▶ **WHAT THE TASK ASKS**
The pictures must be left out, while the rest of the data is copied exactly.

▶ **RECORDED DATA**
§

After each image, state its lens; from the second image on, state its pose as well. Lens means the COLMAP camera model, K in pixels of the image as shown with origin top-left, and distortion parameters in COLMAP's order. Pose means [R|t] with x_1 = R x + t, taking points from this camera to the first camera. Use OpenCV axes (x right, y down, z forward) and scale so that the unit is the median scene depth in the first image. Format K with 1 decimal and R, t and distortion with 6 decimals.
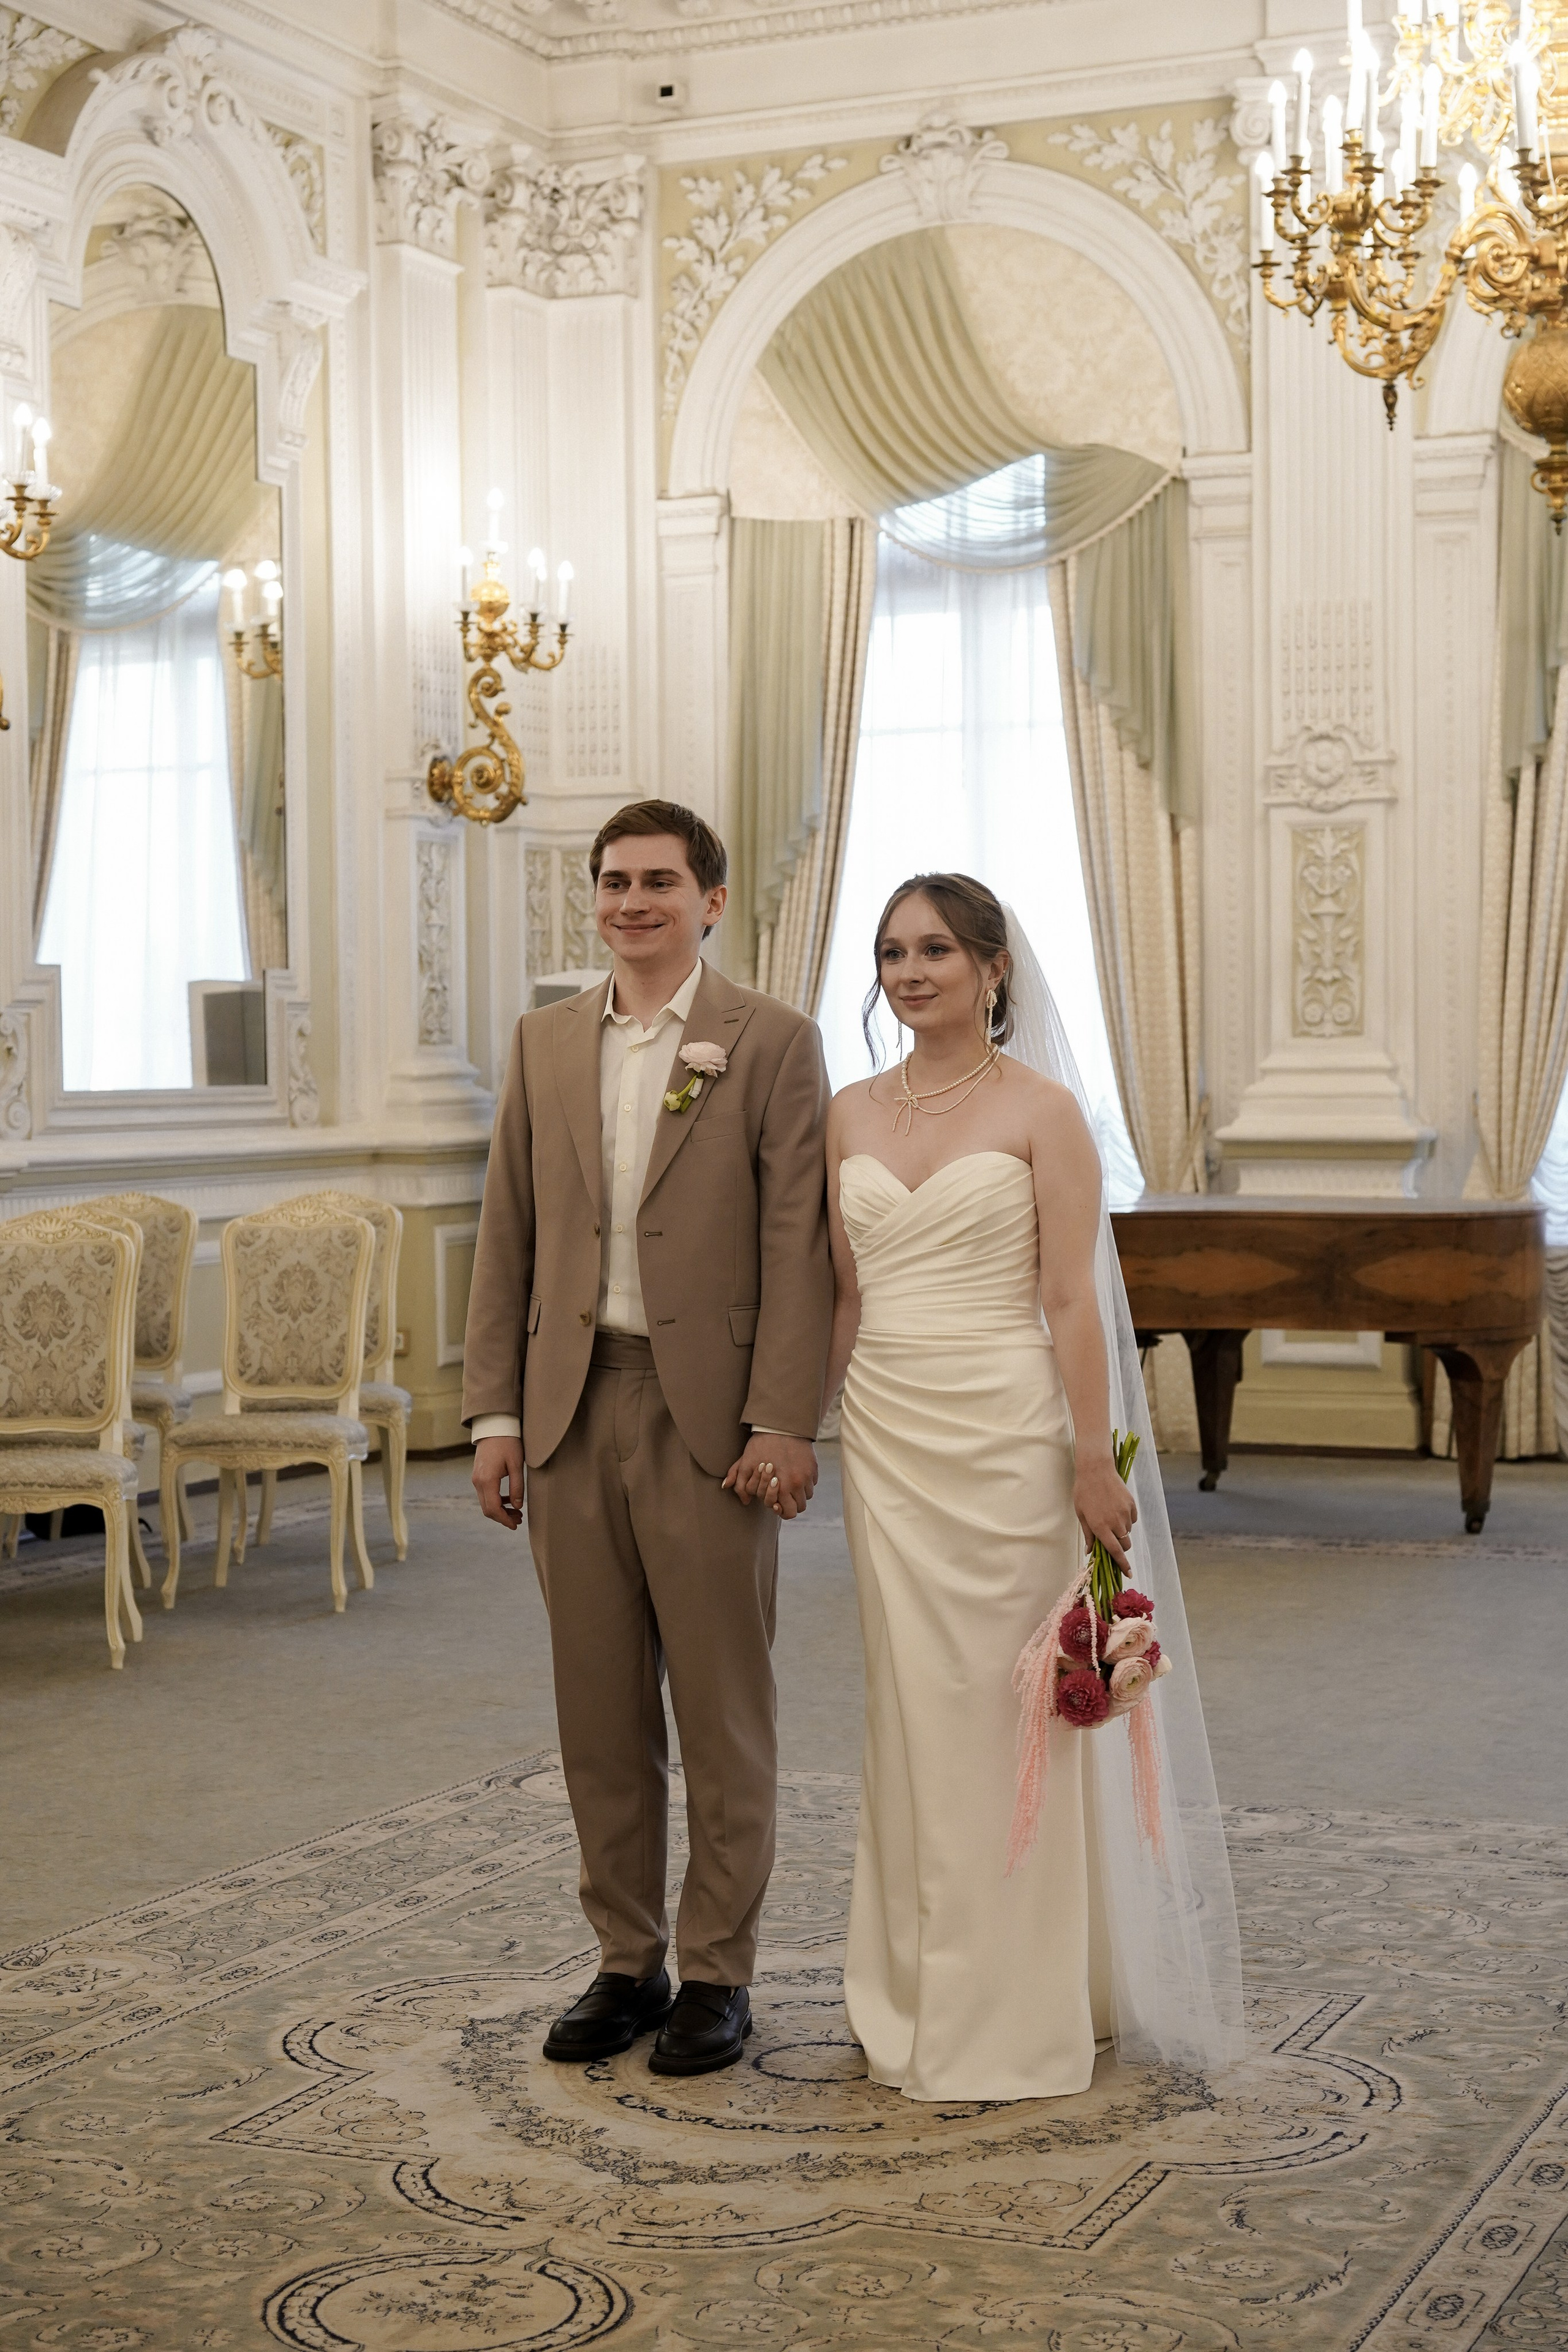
lens RADIAL K [[3679.9, 0, 796.5], [0, 3679.9, 1208.0], [0, 0, 1]] dist [0.008461, -0.001993]
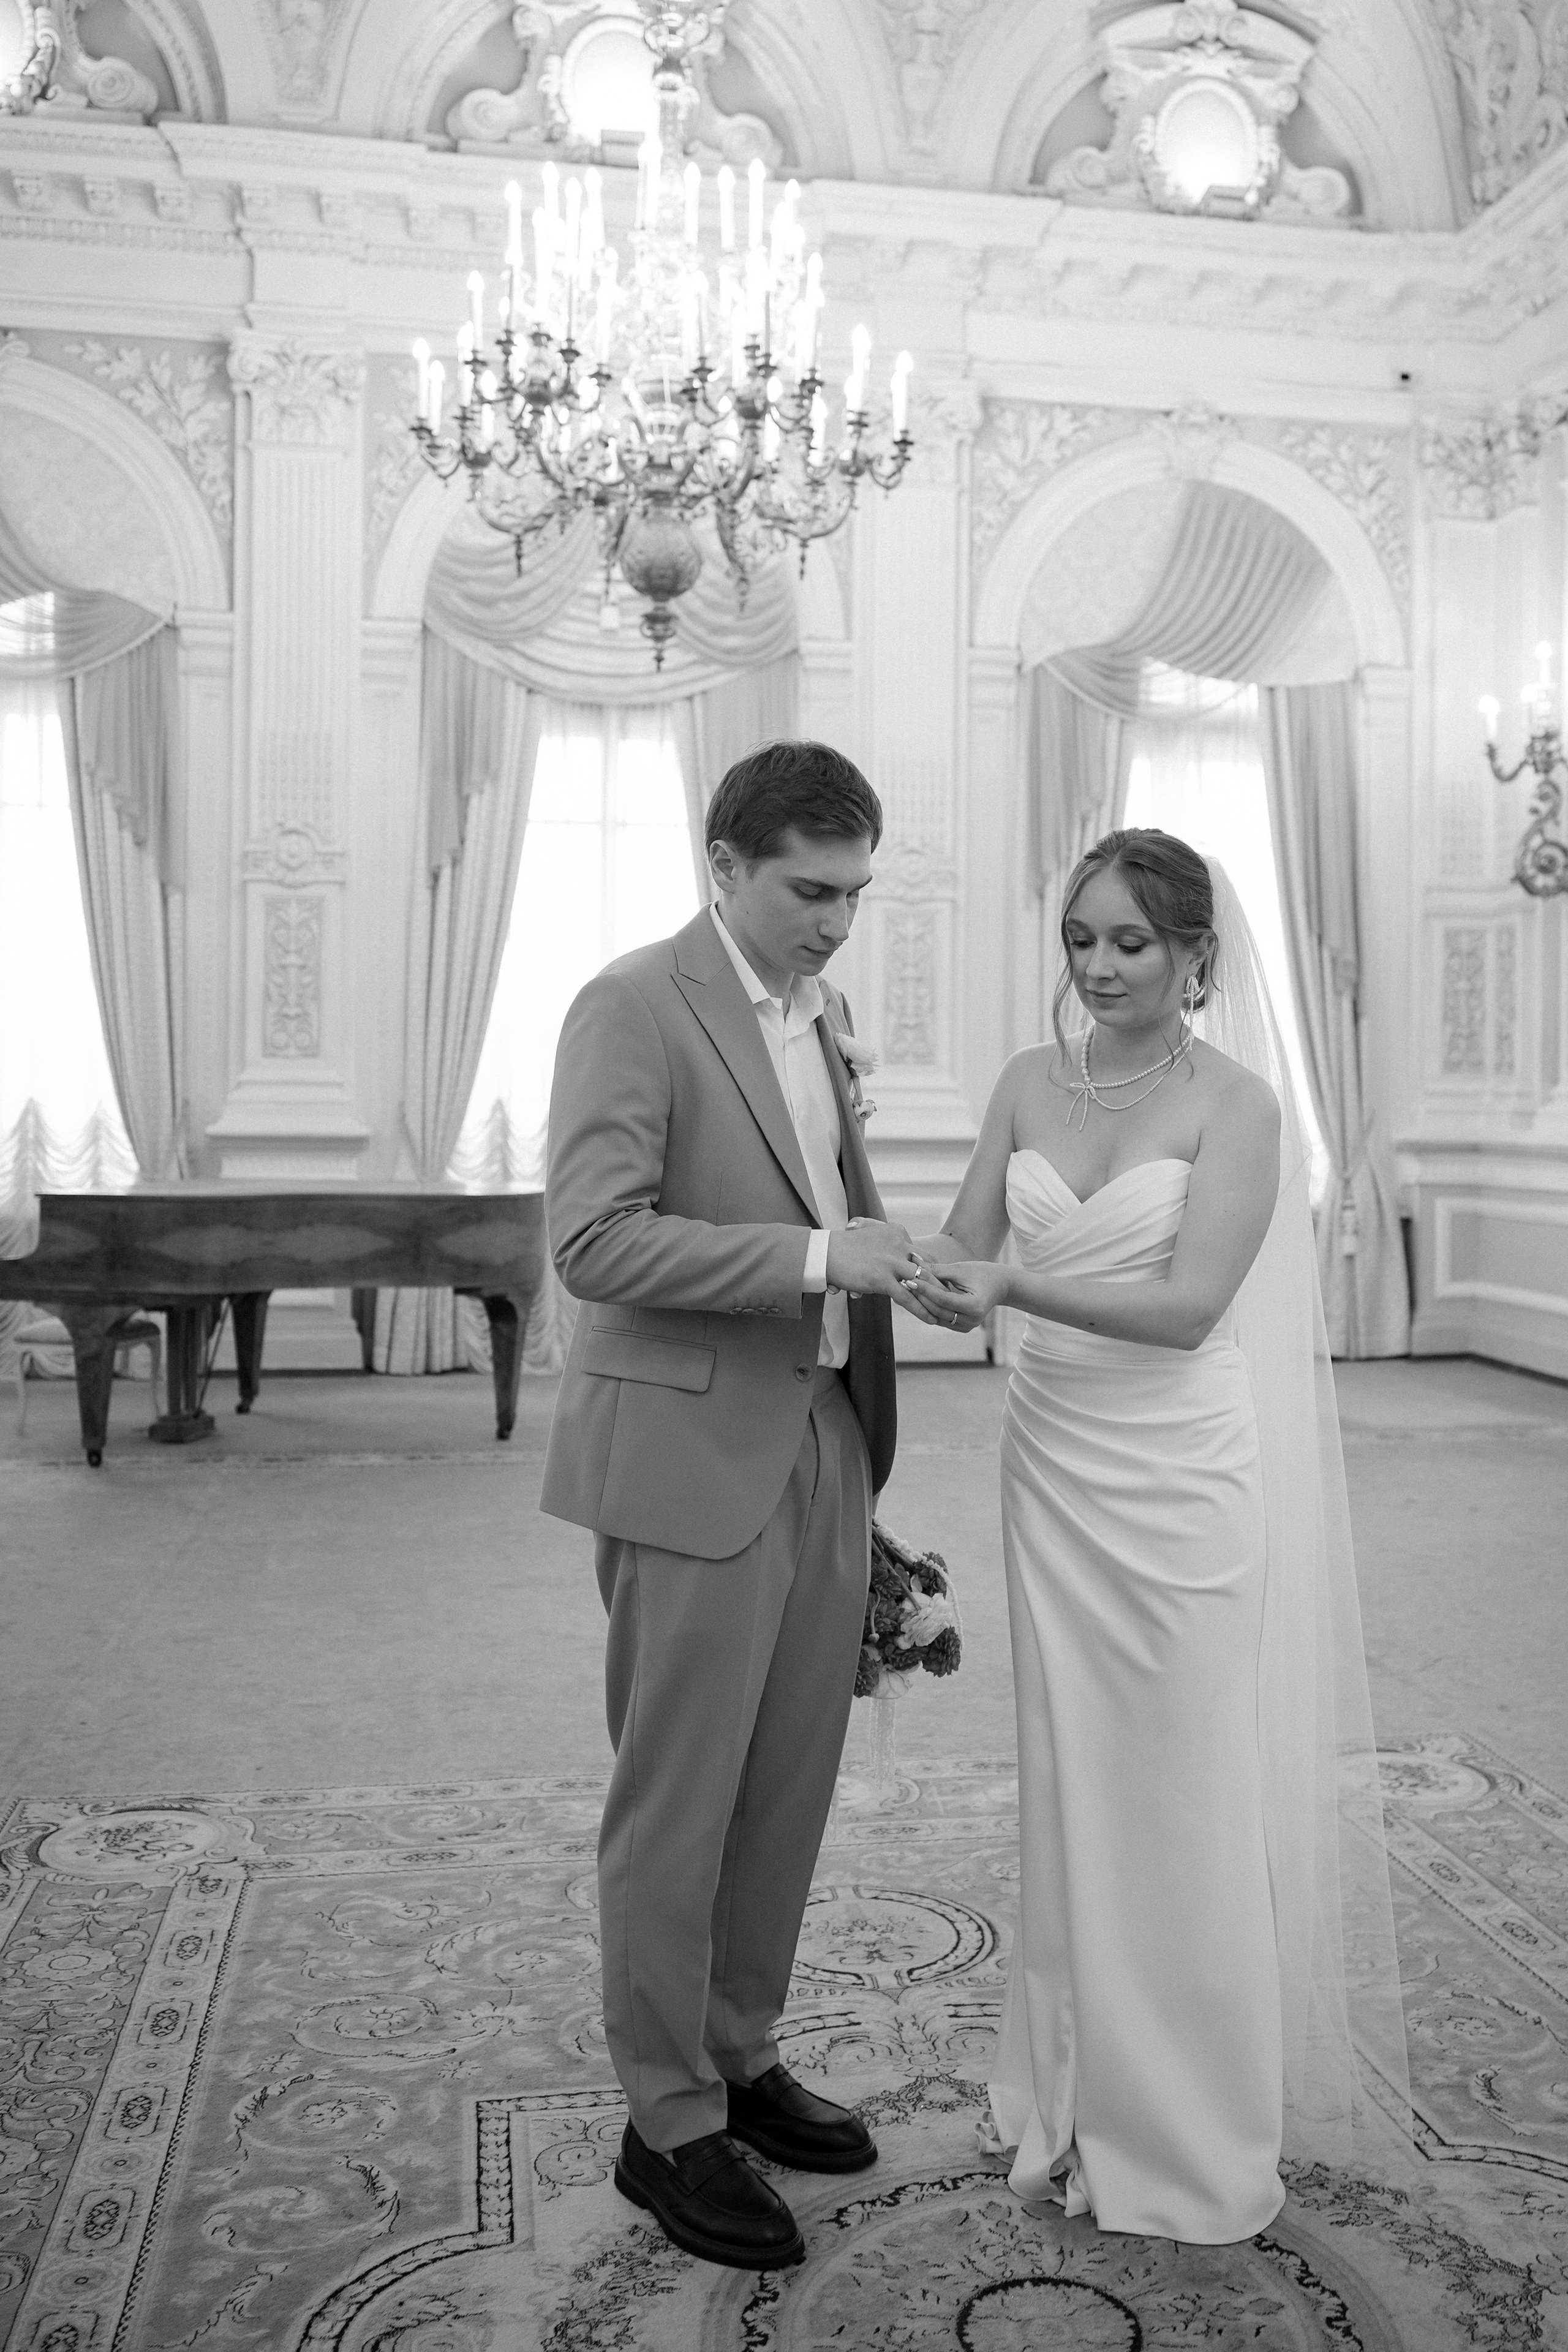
lens RADIAL K [[2114.5, 0, 874.7], [0, 2114.5, 1103.3], [0, 0, 1]] dist [-0.010037, 0.003131]
pose [[0.827290, 0.016398, 0.561536, -0.108443], [0.003067, 0.999427, -0.033704, -0.003989], [-0.561767, 0.029605, 0.826766, 0.256065]]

§

▶ **REPLY**
After each image, state its lens; from the second image on, state its pose as well. Lens means the COLMAP camera model, K in pixels of the image as shown with origin top-left, and distortion parameters in COLMAP's order. Pose means [R|t] with x_1 = R x + t, taking points from this camera to the first camera. Use OpenCV axes (x right, y down, z forward) and scale so that the unit is the median scene depth in the first image. Format K with 1 decimal and R, t and distortion with 6 decimals.
lens RADIAL K [[3679.9, 0, 796.5], [0, 3679.9, 1208.0], [0, 0, 1]] dist [0.008461, -0.001993]
lens RADIAL K [[2114.5, 0, 874.7], [0, 2114.5, 1103.3], [0, 0, 1]] dist [-0.010037, 0.003131]
pose [[0.827290, 0.016398, 0.561536, -0.108443], [0.003067, 0.999427, -0.033704, -0.003989], [-0.561767, 0.029605, 0.826766, 0.256065]]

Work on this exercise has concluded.